Required work:
Where the listing below has a line with "- [x] Queue stats available", write out exactly that line and every line after it, stopping after the line with "7. ✅ **Suspend/Unsuspend".

Data:
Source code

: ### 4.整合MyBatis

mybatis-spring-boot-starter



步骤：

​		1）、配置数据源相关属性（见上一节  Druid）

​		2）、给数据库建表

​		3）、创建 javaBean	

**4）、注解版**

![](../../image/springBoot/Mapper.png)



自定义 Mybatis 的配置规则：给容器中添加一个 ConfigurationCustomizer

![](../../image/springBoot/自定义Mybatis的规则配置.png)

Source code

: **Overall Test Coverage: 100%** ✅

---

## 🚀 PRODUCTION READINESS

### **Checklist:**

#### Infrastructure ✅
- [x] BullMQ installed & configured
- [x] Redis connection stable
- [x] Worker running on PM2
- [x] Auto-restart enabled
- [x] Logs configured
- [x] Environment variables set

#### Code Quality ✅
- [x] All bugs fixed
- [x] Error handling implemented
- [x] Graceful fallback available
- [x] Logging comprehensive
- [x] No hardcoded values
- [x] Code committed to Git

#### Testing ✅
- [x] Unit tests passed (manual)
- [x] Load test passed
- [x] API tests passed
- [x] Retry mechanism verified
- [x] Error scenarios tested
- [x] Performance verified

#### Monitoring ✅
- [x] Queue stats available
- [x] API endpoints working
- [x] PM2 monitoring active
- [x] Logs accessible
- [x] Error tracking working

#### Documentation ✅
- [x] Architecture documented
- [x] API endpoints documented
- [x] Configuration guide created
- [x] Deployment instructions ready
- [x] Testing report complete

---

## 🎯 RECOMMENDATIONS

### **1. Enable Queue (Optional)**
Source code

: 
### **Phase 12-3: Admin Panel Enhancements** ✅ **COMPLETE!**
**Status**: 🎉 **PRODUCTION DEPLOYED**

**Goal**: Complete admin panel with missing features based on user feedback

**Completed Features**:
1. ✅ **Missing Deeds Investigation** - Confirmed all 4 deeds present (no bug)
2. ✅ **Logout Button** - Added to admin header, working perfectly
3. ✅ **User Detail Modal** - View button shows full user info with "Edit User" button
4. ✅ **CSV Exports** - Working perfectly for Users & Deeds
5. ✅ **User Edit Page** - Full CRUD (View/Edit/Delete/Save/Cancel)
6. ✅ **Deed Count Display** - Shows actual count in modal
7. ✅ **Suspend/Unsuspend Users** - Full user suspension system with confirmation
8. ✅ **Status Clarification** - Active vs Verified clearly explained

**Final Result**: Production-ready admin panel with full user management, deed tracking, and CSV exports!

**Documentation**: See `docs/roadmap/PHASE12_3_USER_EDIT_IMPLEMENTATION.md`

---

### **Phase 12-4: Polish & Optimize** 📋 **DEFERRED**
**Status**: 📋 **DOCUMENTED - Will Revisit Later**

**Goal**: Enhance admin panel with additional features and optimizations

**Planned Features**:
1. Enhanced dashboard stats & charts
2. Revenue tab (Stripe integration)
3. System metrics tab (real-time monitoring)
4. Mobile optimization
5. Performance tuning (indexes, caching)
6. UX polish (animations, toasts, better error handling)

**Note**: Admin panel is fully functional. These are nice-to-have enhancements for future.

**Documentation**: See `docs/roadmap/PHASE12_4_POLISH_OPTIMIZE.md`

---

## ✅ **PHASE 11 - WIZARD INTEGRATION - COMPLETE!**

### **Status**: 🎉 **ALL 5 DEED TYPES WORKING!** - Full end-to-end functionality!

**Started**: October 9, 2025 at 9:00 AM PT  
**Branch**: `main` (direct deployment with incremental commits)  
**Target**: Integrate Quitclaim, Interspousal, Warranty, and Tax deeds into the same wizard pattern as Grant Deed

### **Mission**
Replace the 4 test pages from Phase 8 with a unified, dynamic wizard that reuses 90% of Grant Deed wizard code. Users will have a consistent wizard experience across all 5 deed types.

Task response:
- [x] Queue stats available
- [x] API endpoints working
- [x] PM2 monitoring active
- [x] Logs accessible
- [x] Error tracking working

#### Documentation ✅
- [x] Architecture documented
- [x] API endpoints documented
- [x] Configuration guide created
- [x] Deployment instructions ready
- [x] Testing report complete

---

## 🎯 RECOMMENDATIONS

### **1. Enable Queue (Optional)**
Source code

: 
### **Phase 12-3: Admin Panel Enhancements** ✅ **COMPLETE!**
**Status**: 🎉 **PRODUCTION DEPLOYED**

**Goal**: Complete admin panel with missing features based on user feedback

**Completed Features**:
1. ✅ **Missing Deeds Investigation** - Confirmed all 4 deeds present (no bug)
2. ✅ **Logout Button** - Added to admin header, working perfectly
3. ✅ **User Detail Modal** - View button shows full user info with "Edit User" button
4. ✅ **CSV Exports** - Working perfectly for Users & Deeds
5. ✅ **User Edit Page** - Full CRUD (View/Edit/Delete/Save/Cancel)
6. ✅ **Deed Count Display** - Shows actual count in modal
7. ✅ **Suspend/Unsuspend Users** - Full user suspension system with confirmation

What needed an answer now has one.